### What to produce:
The entries underneath need to be duplicated exactly, with none omitted.
(Data for this exercise)
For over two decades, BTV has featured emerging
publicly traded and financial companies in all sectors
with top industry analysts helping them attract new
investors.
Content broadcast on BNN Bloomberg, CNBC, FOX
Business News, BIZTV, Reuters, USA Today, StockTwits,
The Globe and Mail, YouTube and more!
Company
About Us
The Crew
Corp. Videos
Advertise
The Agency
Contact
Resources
(End Data for this exercise)
### Answer to the problem:
For over two decades, BTV has featured emerging
publicly traded and financial companies in all sectors
with top industry analysts helping them attract new
investors.
Content broadcast on BNN Bloomberg, CNBC, FOX
Business News, BIZTV, Reuters, USA Today, StockTwits,
The Globe and Mail, YouTube and more!
Company
About Us
The Crew
Corp. Videos
Advertise
The Agency
Contact
Resources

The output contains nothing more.